The Immanent Frame
- Secularism, Religion, and the Public Sphere
- Editor: Mona Oraby
- Categories: Digital Publication
- Publisher: Social Science Research Council
- Founder: Jonathan VanAntwerpen
- Founded: 2007
- Country: United States
- Based in: Brooklyn, New York
- Language: English
- Website: http://tif.ssrc.org/

= The Immanent Frame =

The Immanent Frame is a digital forum that publishes interdisciplinary perspectives on secularism, religion, and the public sphere. It was formed in conjunction with projects on religion and the public sphere at the Social Science Research Council (SSRC). Initially conceived as an experimental blog that invited multiple contributions from a number of leading scholars in the humanities and social sciences, The Immanent Frame was established in October 2007 by an SSRC team led by program director Jonathan VanAntwerpen, who served for several years as editor-in-chief.

Among other topics, The Immanent Frame launched with an extensive discussion of Charles Taylor's A Secular Age (Harvard University Press, 2007). Sociologist Robert Bellah called A Secular Age "one of the most important books to be written in my lifetime." The Immanent Frame's discussion of Taylor's book included original contributions by Robert Bellah, Wendy Brown, Charles Taylor, and several others. The name of the digital forum itself alludes to a central concept in Taylor's book.

In 2008, The Immanent Frame was named an official honoree of the 12th annual Webby Awards and a "favorite new religion site, egghead division" by The Revealer. In September 2011, The Immanent Frame partnered with Killing the Buddha to launch Frequencies, which was later named an official honoree of the 16th annual Webby Awards.

Recent forums at The Immanent Frame include "Nature and normativity: New inquiries into the natural world," "Modernity's resonances: New inquiries into the secular," and "Antiblackness as religion: Black living, Black dying, and Covid-19." In November 2019, Mona Oraby, The Immanent Frame's current editor, worked with Daniel Vaca and others to launch another special project, entitled The Universe of Terms, which asked how scholars might "advance the academic study and public understanding of religion and secularism in a way that meets college students' demand for visual imagery, pithy prose, and compelling narratives."

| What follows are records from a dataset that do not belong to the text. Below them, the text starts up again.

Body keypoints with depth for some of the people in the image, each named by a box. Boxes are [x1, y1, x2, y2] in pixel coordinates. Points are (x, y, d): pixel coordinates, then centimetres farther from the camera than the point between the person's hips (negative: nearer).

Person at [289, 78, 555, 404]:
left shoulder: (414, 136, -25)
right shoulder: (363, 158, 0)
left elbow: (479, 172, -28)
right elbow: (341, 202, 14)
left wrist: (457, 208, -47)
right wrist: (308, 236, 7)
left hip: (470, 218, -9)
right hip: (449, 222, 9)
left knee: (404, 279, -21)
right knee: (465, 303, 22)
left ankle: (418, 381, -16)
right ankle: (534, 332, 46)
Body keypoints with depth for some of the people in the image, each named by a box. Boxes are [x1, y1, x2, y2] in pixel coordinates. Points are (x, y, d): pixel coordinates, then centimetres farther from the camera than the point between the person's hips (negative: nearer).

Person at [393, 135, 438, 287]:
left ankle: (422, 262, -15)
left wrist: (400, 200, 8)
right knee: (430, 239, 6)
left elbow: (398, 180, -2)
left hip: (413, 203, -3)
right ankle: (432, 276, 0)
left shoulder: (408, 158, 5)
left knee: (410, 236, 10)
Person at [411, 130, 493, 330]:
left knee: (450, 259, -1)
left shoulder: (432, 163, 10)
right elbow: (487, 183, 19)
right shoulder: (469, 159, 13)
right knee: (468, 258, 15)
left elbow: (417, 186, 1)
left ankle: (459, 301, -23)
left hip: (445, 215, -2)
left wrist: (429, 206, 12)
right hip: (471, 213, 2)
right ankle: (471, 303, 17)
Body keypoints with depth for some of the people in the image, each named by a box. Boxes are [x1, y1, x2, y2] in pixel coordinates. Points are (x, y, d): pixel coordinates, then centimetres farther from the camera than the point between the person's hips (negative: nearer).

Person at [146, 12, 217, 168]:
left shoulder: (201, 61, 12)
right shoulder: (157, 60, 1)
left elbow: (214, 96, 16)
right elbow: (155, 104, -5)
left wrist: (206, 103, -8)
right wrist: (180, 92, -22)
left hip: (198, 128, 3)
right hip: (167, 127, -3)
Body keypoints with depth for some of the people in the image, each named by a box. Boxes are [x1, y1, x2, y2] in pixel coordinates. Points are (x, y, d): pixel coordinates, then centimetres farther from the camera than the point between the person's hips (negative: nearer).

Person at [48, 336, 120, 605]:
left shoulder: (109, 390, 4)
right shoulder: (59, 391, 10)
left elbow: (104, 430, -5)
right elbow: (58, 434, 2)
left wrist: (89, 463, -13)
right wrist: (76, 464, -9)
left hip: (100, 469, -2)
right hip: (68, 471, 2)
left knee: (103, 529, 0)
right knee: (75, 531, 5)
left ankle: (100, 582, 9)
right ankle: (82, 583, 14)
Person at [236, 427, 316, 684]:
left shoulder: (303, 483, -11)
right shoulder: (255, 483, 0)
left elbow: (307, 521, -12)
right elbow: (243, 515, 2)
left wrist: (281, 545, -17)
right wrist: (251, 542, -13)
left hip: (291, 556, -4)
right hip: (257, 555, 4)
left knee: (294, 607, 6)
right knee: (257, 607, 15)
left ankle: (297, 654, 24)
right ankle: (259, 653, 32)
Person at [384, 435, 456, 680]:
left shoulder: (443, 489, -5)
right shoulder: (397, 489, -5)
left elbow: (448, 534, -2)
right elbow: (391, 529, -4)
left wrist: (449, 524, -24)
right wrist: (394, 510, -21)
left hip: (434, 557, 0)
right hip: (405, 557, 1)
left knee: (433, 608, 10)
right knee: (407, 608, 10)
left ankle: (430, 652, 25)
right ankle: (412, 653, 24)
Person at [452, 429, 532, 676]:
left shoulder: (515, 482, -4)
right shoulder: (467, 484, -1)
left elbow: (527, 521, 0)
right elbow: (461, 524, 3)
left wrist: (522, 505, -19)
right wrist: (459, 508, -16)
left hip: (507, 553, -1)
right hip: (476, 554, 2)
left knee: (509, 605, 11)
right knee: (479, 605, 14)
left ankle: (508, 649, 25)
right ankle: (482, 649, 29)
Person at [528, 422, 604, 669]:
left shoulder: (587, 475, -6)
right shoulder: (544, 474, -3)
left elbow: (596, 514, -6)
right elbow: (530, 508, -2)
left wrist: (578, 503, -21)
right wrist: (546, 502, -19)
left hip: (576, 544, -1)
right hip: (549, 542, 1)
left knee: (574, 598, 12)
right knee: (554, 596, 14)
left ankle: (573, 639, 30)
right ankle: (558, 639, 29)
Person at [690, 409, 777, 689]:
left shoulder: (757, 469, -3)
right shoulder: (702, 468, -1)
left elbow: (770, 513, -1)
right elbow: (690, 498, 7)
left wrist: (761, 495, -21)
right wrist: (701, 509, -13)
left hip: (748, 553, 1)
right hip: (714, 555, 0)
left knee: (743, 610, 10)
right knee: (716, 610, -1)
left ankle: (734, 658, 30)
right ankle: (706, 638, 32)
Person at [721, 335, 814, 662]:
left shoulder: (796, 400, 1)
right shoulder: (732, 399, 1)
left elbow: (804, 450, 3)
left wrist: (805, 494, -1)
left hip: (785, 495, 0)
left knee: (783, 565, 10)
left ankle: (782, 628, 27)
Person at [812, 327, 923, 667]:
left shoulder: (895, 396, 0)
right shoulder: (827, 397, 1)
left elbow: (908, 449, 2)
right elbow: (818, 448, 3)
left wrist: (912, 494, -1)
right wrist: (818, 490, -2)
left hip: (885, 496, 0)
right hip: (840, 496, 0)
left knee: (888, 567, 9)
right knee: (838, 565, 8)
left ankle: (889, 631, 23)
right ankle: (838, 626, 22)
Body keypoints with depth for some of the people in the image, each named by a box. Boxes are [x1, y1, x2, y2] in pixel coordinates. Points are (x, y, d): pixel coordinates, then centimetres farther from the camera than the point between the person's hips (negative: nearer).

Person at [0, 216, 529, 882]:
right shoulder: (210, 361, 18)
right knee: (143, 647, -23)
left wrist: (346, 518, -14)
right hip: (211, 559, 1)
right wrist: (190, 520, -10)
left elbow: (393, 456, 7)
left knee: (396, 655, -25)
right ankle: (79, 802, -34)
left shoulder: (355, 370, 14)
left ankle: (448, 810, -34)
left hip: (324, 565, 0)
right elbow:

Contributors to The Immanent Frame have included: Arjun Appadurai, Talal Asad, Rajeev Bhargava, Akeel Bilgrami, José Casanova, Craig Calhoun, Dipesh Chakrabarty, William E. Connolly, Veena Das, Hent de Vries, Wendy Doniger, Simon During, John Esposito, Nilüfer Göle, David Hollinger, Mark Juergensmeyer, Mark Lilla, Kathryn Lofton, Tanya Luhrmann, Saba Mahmood, Martin E. Marty, Tomoko Masuzawa, Russell T. McCutcheon, Birgit Meyer, John Milbank, John Lardas Modern, Tariq Modood, Jean-Claude Monod, Ebrahim Moosa, Samuel Moyn, Robert Orsi, Ann Pellegrini, Elizabeth Povinelli, Vijay Prashad, Robert D. Putnam, Olivier Roy, Joan Wallach Scott, Jonathan Z. Smith, Judith Stacey, Alfred Stepan, Winnifred Fallers Sullivan, Mark C. Taylor, Peter van der Veer, Michael Warner, Nicholas Wolterstorff, Molly Worthen, and many others.

In 2016, The Immanent Frame established its first editorial board. Board members included sociologists Courtney Bender and Ruth Braunstein, political scientist Elizabeth Shakman Hurd, anthropologists Saba Mahmood and Mayanthi Fernando, historian Daniel Vaca, among others. Recent additions to The Immanent Frame's editorial board include Vaughn Booker, Todne Thomas, and Nathan Schneider.